Shooting The Messenger?

Criticism of Nielsen is almost as old as TV itself, but it has reached an especially high volume over the last year and a half as ratings have struggled across most of the major network groups. Admittedly, it’s sometimes hard to tell legitimate criticism from posturing. The loudest critics of Nielsen are frequently those struggling the most, including Philippe Dauman, president and chief executive of the ratings-challenged Viacom Inc., who has publicly attacked Nielsen for being “outdated.”

Posturing or no, renewed attention on Nielsen’s methodology comes at a crucial time for the ratings giant, which is facing new forms of competition as programmers and advertisers seek viewership information that goes beyond traditional demographics. For example, Comcast Corp. has begun to share data from its millions of set-top boxes, a move it says will offer advertisers fresh insights into consumer behavior.

ComScore Inc., the analytics company known for measuring Web traffic, is also getting into the TV measurement business. At Wednesday’s summit, Joan FitzGerald, comScore’s senior vice president of television and cross-media services, criticized Nielsen’s longstanding reliance on a national panel, currently about 20,000 households but set to be doubled in January.

“You know what? They may expand the sample size, but they’re not going to get it to a million,” FitzGerald said. “These are the kinds of datasets that are becoming the way that television and video is being documented today, because you need those large datasets, such as set-top-box data.”

Clarken disagrees. She pointed out that set-top-box data itself is a limited sample, which means it could contain biases toward or away from a particular age group or ethnicity. (For instance, cord-cutters tend to be younger and could therefore be underrepresented in data from cable boxes.) She said Nielsen uses big datasets, too, but in conjunction with a panel. “This is Research 101,” Clarken said. “If you take a big sample, then you have to have a representative sample underneath it to actually make any use out of it, otherwise all you’re doing is you’re reporting on a subset of the population.”

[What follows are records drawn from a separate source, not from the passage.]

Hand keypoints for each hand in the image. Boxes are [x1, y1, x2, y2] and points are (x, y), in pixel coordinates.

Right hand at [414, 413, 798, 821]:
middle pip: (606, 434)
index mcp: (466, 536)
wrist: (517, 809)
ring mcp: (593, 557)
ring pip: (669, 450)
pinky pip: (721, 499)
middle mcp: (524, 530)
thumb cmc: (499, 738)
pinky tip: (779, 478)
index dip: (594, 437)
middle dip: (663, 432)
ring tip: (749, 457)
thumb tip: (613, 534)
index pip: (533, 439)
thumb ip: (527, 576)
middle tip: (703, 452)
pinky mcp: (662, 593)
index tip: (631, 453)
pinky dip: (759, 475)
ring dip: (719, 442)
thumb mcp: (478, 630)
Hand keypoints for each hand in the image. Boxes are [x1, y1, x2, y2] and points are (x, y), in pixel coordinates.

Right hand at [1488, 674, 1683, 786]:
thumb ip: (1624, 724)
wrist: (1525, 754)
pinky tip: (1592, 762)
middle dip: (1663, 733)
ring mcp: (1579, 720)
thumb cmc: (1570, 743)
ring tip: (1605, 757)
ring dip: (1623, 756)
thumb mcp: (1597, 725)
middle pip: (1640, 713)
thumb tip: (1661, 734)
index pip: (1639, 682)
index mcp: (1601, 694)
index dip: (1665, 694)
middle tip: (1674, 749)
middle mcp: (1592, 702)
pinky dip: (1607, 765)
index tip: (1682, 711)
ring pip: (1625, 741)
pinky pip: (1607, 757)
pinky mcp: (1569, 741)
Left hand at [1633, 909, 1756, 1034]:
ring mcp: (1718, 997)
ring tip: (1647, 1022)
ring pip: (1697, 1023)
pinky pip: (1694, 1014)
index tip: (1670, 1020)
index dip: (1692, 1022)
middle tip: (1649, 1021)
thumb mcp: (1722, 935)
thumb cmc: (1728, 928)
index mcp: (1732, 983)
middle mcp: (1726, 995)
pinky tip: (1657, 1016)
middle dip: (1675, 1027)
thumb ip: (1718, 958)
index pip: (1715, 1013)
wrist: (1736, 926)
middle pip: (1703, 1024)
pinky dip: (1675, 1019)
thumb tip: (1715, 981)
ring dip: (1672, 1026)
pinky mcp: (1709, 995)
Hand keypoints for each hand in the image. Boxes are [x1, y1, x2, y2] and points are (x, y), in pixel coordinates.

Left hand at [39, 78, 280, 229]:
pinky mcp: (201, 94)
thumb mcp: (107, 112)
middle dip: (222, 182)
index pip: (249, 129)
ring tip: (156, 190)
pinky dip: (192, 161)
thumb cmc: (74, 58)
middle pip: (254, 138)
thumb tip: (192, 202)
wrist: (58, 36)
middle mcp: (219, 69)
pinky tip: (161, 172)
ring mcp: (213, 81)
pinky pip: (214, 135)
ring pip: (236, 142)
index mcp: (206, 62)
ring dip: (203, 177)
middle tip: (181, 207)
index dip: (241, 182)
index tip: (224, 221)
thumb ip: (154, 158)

Meanwhile, big changes are coming. Nielsen in December will unveil its ambitious and long-awaited Total Audience measurement tool, which will account for video viewing across mobile devices, personal computers and connected TV devices, in addition to the standard linear televisions, DVRs and video-on-demand. Clarken said the tool will provide comparable metrics between digital and linear viewing platforms, with numbers produced using a consistent methodology. Not even the craftiest cord-cutter or binge-watcher will escape its reach.

It’s exactly the kind of measurement tool Jay Sures and others in the industry have been screaming for, but building it is only one piece of the puzzle. The next step is persuading a skeptical and jittery TV industry to agree on ratings criteria that would include much-needed revisions to the outdated agreement reached in 2006. Nielsen insisted that’s a top priority for the company.

“We’ve taken the initiative to call the industry back together,” Clarken said. “Let’s revisit the rules and bring them in line with the way consumers are behaving today. That conversation has started.”